Monday, 16 December 2019

the lemtrada treatment so far

So just to recap... I failed out of three different ms medications and went rogue for a while.  I opted to have no medication rather than the horrible side effects of the drugs.  Cue brainstem lesion and terrible symptoms.  Vomiting,  vertigo,  neurological vertigo cuz torn ear crystals aren't bad enough.  Also brain stem lesion.  Like hello main reason to do something drastic. 

Went to the neurologist figured he was going to recommend a pill.  I was so wrong.  Lemtrada.  It is the human equivalent of turning your immune system off then on again.  No seriously.   The completely destroy your t and b cells and let it repair.  Flick the switch

So I took the treatment and didn't die.  I learned humans are gross and was nearly hospitalized with pneumonia.  Middle finger to the unvaccinated.   Get your flu shot ppl.  Stop putting my life and other pols lives In danger.

So fast forward to my birthday.   My immune system is slowly coming back.  So, I decided to have sunny side up eggs.  I'm on weight watchers cuz I didn't think rebuilding your immune system was that exhausting but it is.  Cue weight gain.   I eat some sunny side up eggs and toast.  Fish and salad for supper and split s piece of apple pie with my girlfriend.   I made it home and downstairs before I threw it all up.  Not supposed to have eggs that are under.   God felt like trash for 2 days.

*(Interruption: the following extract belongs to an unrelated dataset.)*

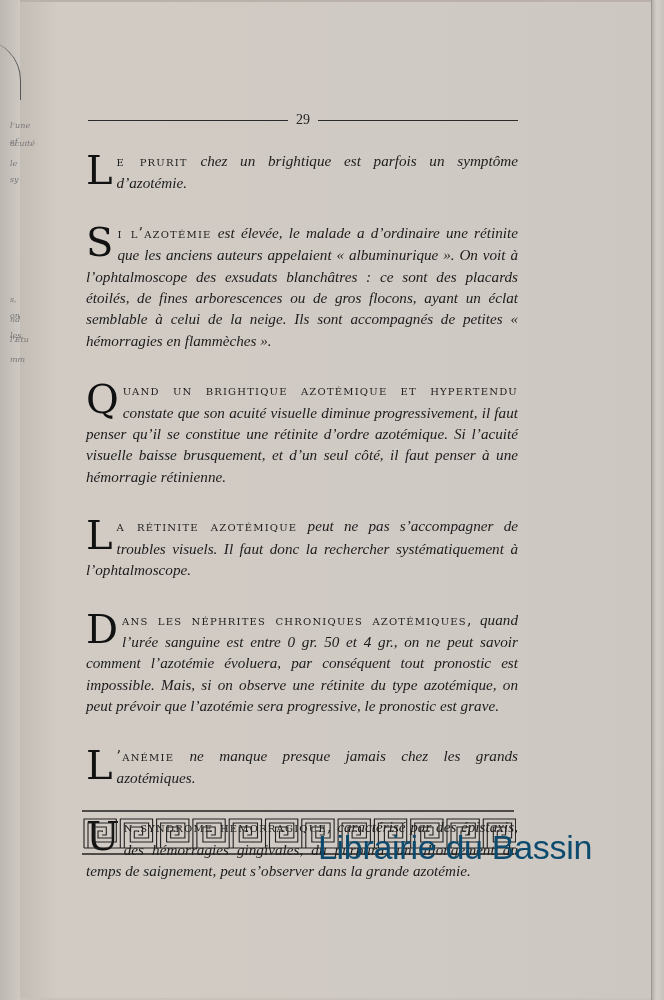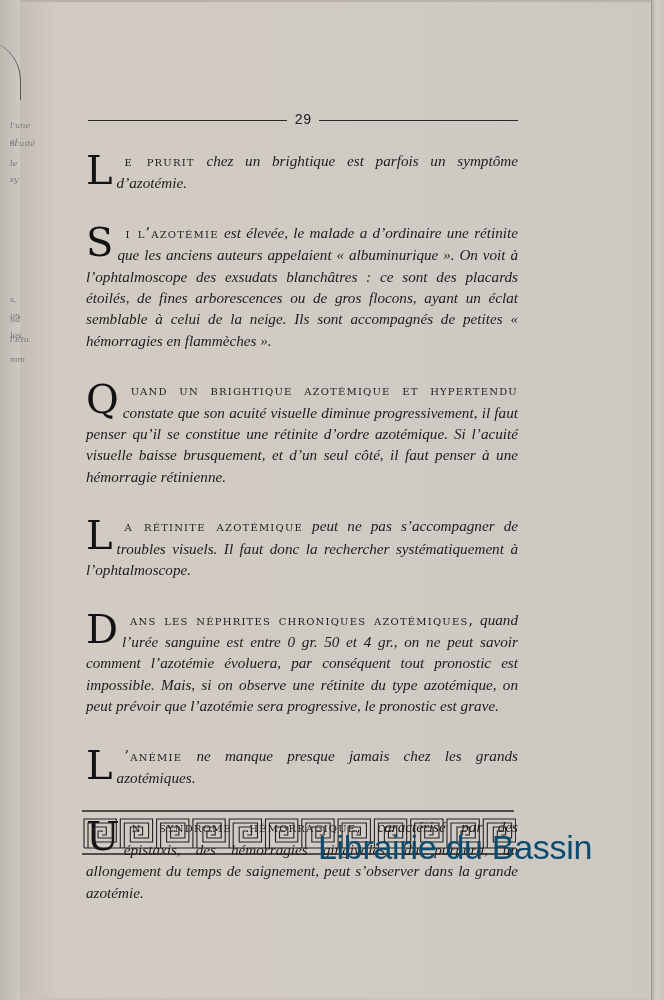"29" .header .num { font-family: Liberation Mono, monospace -> Liberation Serif, serif }
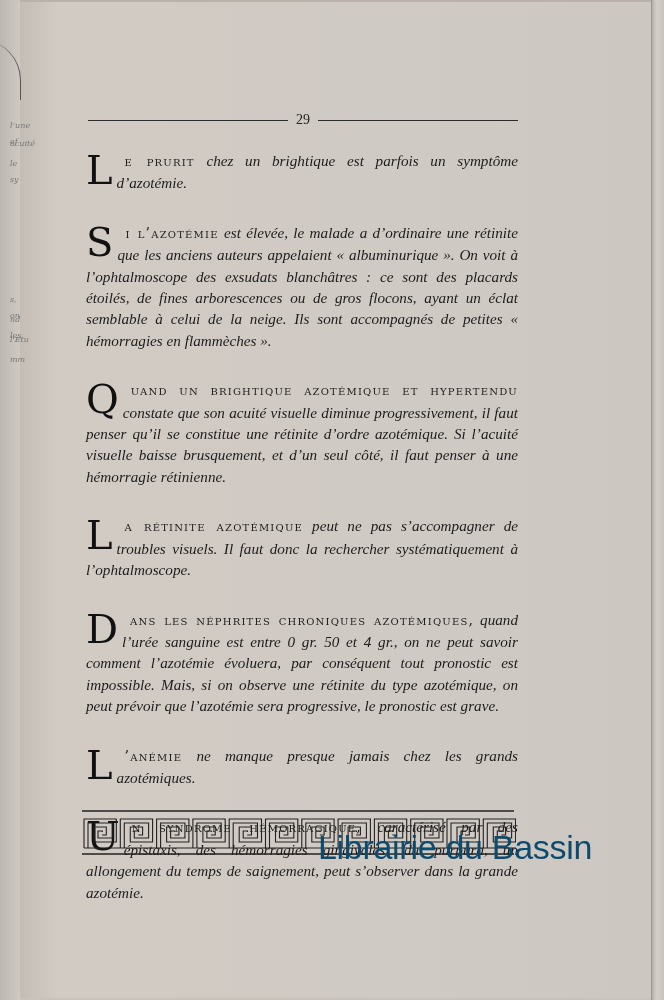"e prurit" .sc { margin-left: 8px -> none }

This treatment is hard.  I mean really hard.  The isolation is hard, cuz you never know what germs you will pick up at a coffee shop.  Also I can't get my flu shot so I have to relay on others.  Antivaxer dont panic I cant get s tattoo either.
So I house hermet.  My house is a disaster because I can't clean it.  My girlfriend works 3 jobs and has to cook for me most days because I'm wiped.   The kids are out and about and can't be relied upon to help.  Most days I can only manage enough energy to wipe switches or door knobs.

I'm slowly getting my strength back, but have to.play catch up with the house work.  Sometimes I wish I was little again so my parents would take care of me.  

I can't have friends around if they are sick.  I can't have friends over cuz the house is a mess.  The isolation sucks.  The feeling of being an invalid sucks.  The exhaustion sucks.  

The silver lining is I managed to get my girlfriends sons chainmaile coat done.  1 mile worth of 14 gauge galvanized steel wire.  I donated a bunch of hats and scarves to keep ppl warm.   

I'm ready to be well.  I'd like to be well.